▶ What is expected
For the material below, reproduce exactly each line from the one that has "left eye: (365, 288)" through the one that has "right hip: (714, 1265)", and no others; pictures stay out.

↓

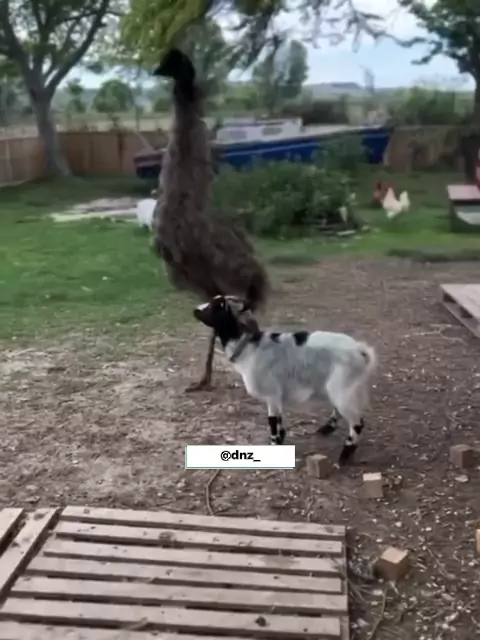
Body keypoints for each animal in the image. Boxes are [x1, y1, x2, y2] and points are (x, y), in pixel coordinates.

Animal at [193, 294, 377, 465]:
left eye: (216, 306)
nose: (195, 310)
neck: (250, 349)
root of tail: (361, 350)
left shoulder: (271, 393)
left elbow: (273, 421)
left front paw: (274, 443)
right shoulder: (276, 395)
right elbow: (279, 418)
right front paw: (281, 439)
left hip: (343, 385)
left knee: (357, 422)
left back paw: (344, 456)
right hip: (342, 387)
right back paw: (327, 429)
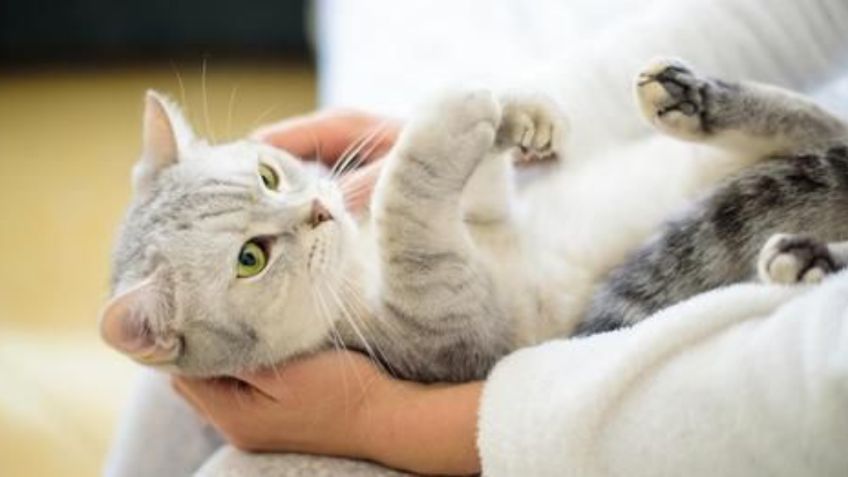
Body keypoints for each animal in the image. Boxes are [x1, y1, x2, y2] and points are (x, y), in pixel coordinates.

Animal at [101, 56, 848, 384]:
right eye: (250, 257)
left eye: (267, 175)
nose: (316, 208)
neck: (356, 260)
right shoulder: (451, 331)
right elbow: (409, 212)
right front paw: (447, 118)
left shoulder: (488, 213)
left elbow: (484, 186)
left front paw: (522, 115)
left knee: (820, 124)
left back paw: (691, 101)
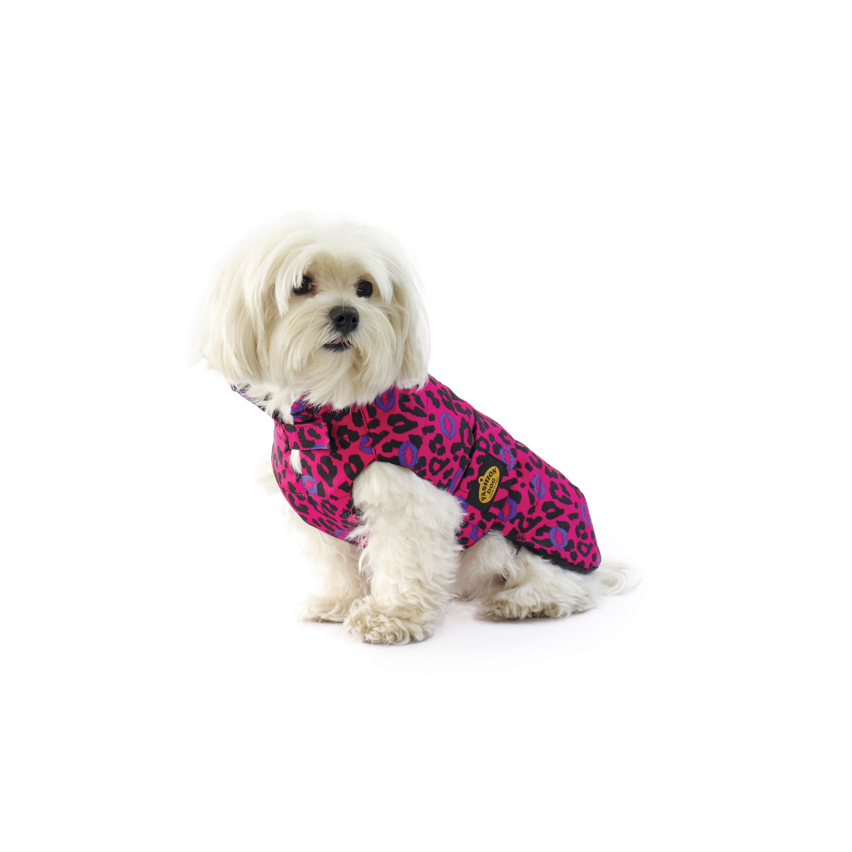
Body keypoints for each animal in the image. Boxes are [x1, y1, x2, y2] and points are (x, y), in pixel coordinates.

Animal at [200, 213, 637, 644]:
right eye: (302, 285)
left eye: (365, 288)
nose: (347, 314)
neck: (330, 407)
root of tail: (597, 562)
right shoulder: (315, 513)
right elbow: (336, 564)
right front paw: (338, 602)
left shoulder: (409, 501)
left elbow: (404, 562)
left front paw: (391, 617)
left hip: (517, 544)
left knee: (571, 589)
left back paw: (518, 603)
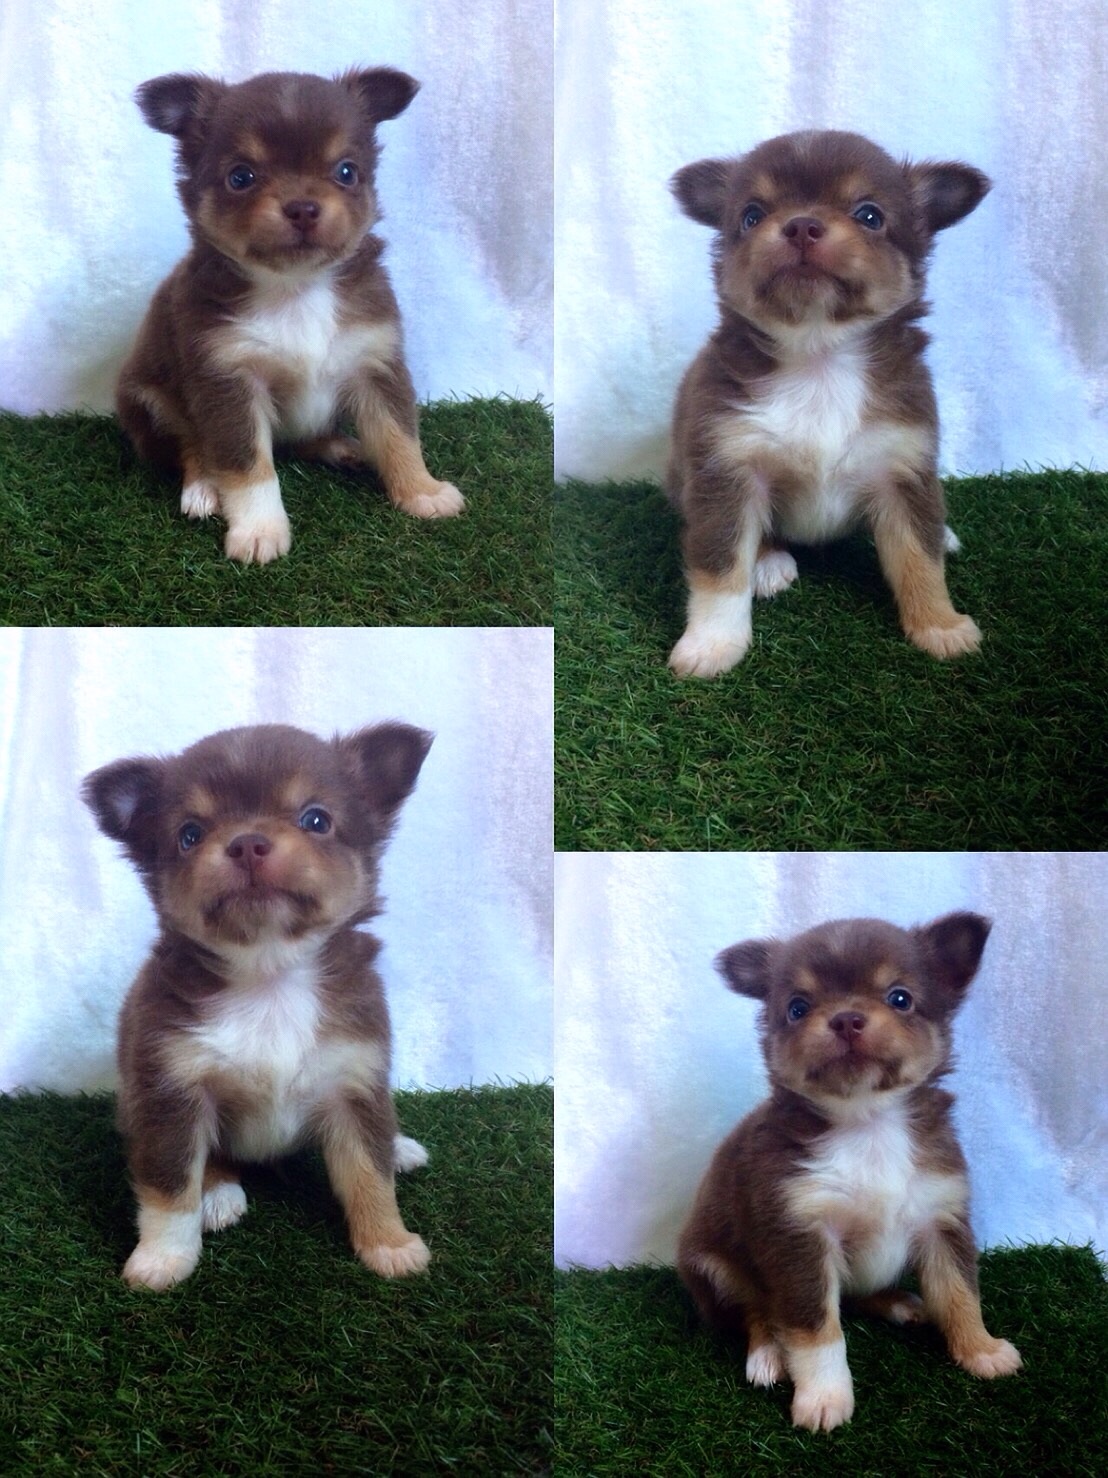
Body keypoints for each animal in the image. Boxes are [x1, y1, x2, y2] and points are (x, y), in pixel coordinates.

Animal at [82, 721, 433, 1291]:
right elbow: (169, 1187)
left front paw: (389, 1243)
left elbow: (369, 1173)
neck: (269, 979)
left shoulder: (354, 1081)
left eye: (316, 819)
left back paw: (400, 1147)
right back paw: (218, 1193)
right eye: (189, 834)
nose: (247, 842)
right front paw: (163, 1258)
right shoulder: (171, 1093)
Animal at [117, 68, 463, 564]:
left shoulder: (375, 362)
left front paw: (422, 491)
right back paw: (202, 488)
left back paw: (342, 448)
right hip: (151, 398)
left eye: (346, 172)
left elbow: (399, 434)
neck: (295, 288)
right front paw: (258, 529)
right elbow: (247, 465)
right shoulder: (228, 380)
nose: (303, 207)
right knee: (191, 444)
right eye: (241, 177)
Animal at [666, 130, 990, 675]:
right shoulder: (726, 471)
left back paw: (944, 534)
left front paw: (940, 626)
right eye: (751, 215)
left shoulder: (903, 466)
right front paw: (711, 644)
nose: (801, 225)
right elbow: (720, 568)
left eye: (870, 215)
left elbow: (919, 559)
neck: (819, 359)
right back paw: (769, 561)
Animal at [677, 912, 1021, 1431]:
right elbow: (816, 1328)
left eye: (900, 998)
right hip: (714, 1265)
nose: (845, 1018)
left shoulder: (940, 1217)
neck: (867, 1122)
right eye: (797, 1008)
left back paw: (900, 1303)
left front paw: (981, 1350)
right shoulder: (799, 1236)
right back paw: (767, 1355)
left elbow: (960, 1292)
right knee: (756, 1310)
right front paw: (823, 1397)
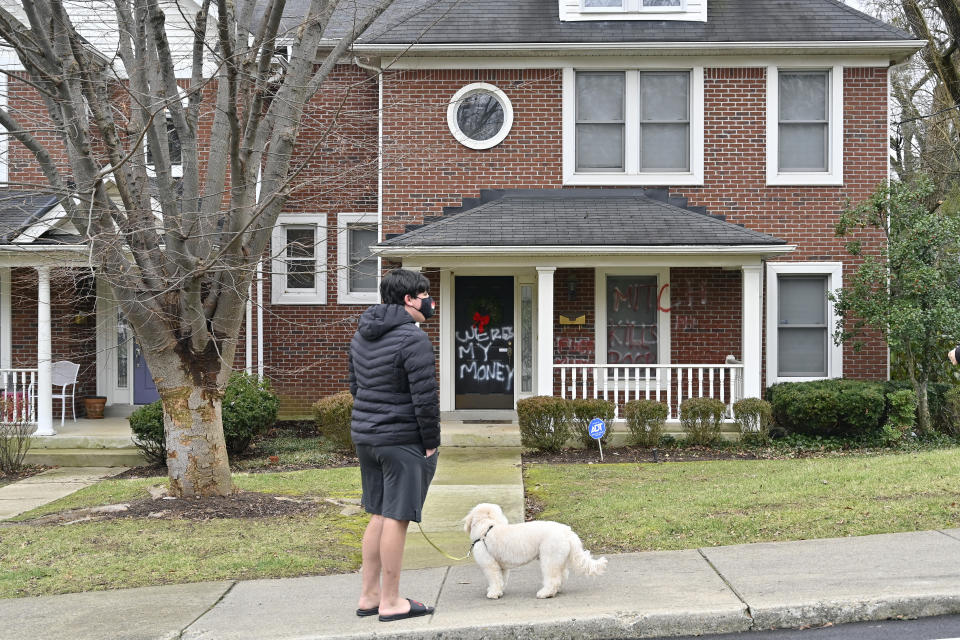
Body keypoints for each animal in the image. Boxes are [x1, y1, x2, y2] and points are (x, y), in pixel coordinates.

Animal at [460, 502, 604, 596]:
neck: (486, 528)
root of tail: (567, 532)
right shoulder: (501, 567)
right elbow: (501, 579)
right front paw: (499, 590)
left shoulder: (490, 565)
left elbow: (494, 579)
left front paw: (493, 593)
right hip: (559, 558)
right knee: (562, 576)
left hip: (549, 559)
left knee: (553, 579)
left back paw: (546, 593)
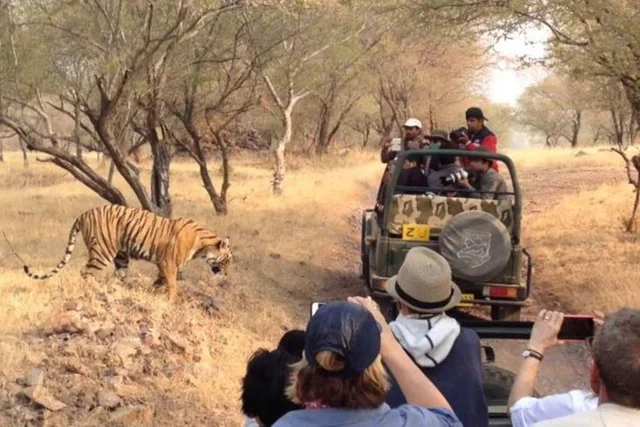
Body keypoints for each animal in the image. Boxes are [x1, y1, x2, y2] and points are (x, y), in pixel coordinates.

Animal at [23, 205, 233, 301]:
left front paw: (152, 291)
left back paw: (123, 290)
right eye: (227, 261)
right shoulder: (168, 262)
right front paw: (173, 300)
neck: (203, 246)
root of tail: (83, 214)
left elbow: (160, 280)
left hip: (121, 257)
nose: (227, 274)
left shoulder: (163, 264)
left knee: (118, 276)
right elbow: (172, 283)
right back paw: (97, 289)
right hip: (103, 251)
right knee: (86, 272)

↑

▶ Answer box
left eye: (365, 288)
nose: (347, 314)
neck: (330, 407)
root of tail: (597, 562)
right shoulder: (315, 513)
right elbow: (336, 564)
right front paw: (338, 602)
left shoulder: (409, 501)
left elbow: (404, 562)
left front paw: (391, 617)
left hip: (517, 544)
left knee: (571, 589)
left back paw: (518, 603)
Body keypoints for each animal in the image. Boxes are [x1, y1, x2, y2] and points are (x, y), in pixel coordinates.

Animal at [82, 721, 433, 1291]:
right elbow: (169, 1187)
left front paw: (389, 1243)
left elbow: (369, 1173)
neck: (269, 979)
left shoulder: (354, 1081)
left eye: (316, 819)
left back paw: (400, 1147)
right back paw: (218, 1193)
right eye: (189, 834)
nose: (247, 842)
right front paw: (163, 1258)
right shoulder: (171, 1093)
Animal at [117, 68, 463, 564]:
left shoulder: (375, 362)
left front paw: (422, 491)
right back paw: (202, 488)
left back paw: (342, 448)
right hip: (151, 398)
left eye: (346, 172)
left elbow: (399, 434)
neck: (295, 288)
right front paw: (258, 529)
right elbow: (247, 465)
right shoulder: (228, 380)
nose: (303, 207)
right knee: (191, 444)
right eye: (241, 177)
Animal at [666, 130, 990, 675]:
right shoulder: (726, 471)
left back paw: (944, 534)
left front paw: (940, 626)
right eye: (751, 215)
left shoulder: (903, 466)
right front paw: (711, 644)
nose: (801, 225)
right elbow: (720, 568)
left eye: (870, 215)
left elbow: (919, 559)
neck: (819, 359)
right back paw: (769, 561)
Animal at [677, 912, 1021, 1431]:
right elbow: (816, 1328)
left eye: (900, 998)
right hip: (714, 1265)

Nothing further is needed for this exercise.